Public universities, particularly flagships, use merit aid to recruit academically successful out-of-state students, who contribute to institutional prestige and–theoretically–also counter decreases in state funding by paying higher tuition rates than state residents. But, here again, once everyone has incorporated an innovation, it becomes less effective in distinguishing an institution from its competitors, while the practice remains. Preliminary research  has found this approach is so pervasive, and the competition so intense, that it may lower total tuition revenue, suggesting that state universities have become particularly vulnerable to the market failure of tuition discounting.

Moreover, merit money privileges the wealthy; it has grown at the expense of need-based scholarships and it goes predominately to upper income students, with awards tending to increase with income levels. This has led to decreases in the proportion of low income and minority undergraduates in college in general, with public sector schools especially hard hit.

Neoliberalism, the dominant ideology of this historical moment, has contributed to the rise of the “student as customer” with costly ramifications. The contemporary view of education as a private-good, for example, justifies the massive underfunding of higher education and helps explain why we are transferring its cost from the community to the individual. Given the belief in the power of the market, the non-profit world now follows the logic of the private sector, with colleges and universities developing institutional practices to help survive marketization and privatization.

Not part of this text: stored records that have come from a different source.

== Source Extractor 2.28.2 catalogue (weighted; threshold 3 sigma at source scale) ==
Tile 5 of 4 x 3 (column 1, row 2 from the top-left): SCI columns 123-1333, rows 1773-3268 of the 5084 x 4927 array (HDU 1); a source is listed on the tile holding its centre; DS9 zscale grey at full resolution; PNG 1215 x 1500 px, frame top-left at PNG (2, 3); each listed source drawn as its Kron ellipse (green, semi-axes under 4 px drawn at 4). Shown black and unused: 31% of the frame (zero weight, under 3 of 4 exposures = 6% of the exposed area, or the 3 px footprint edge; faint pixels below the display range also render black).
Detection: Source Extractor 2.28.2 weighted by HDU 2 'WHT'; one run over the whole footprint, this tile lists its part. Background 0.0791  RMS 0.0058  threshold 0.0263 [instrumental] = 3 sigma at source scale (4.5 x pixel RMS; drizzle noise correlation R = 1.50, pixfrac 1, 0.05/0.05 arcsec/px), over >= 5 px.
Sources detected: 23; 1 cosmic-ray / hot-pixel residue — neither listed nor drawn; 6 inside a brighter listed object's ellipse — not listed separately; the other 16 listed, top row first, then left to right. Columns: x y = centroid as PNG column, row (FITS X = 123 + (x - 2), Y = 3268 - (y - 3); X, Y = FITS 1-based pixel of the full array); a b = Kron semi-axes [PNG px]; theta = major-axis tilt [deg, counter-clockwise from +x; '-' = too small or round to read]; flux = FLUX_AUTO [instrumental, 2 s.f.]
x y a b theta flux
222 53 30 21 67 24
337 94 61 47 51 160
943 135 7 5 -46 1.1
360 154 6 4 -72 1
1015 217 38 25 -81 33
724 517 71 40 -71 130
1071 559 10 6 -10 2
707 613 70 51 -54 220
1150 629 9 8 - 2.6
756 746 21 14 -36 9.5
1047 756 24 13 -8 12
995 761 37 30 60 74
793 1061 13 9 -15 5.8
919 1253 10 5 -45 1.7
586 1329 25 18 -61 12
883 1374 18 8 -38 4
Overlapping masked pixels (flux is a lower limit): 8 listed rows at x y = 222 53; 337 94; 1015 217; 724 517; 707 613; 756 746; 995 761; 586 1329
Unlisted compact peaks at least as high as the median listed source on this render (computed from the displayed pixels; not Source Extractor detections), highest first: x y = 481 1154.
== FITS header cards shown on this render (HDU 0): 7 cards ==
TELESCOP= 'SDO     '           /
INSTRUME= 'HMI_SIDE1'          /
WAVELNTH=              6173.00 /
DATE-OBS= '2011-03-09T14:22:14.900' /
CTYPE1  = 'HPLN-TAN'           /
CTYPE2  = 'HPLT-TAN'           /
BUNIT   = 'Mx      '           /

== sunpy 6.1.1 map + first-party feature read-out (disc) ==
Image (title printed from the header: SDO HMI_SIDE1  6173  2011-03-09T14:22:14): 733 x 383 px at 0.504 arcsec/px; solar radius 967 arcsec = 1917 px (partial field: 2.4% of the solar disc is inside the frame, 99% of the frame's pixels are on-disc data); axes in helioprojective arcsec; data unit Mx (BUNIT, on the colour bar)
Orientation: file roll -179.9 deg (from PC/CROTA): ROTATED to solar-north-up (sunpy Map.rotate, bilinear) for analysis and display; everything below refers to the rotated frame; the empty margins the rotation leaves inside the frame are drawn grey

Dependence on students who can afford to pay the bills explains many of the strategies that have been widely adopted, but instead of providing advantage in the competition for revenue, they have created very expensive necessities. This contributes to skyrocketing tuition, while affecting the class and racial/ethnic composition of contemporary campuses. When compared to the conventional wisdom of trust the market, then, the conclusion is that corporatization and marketization are important drivers in tuition cost escalation.

Beth Mintz is a Professor Emeritus of Sociology at the University of Vermont. Her research interests include occupational segregation, corporate structure, gender, and health care.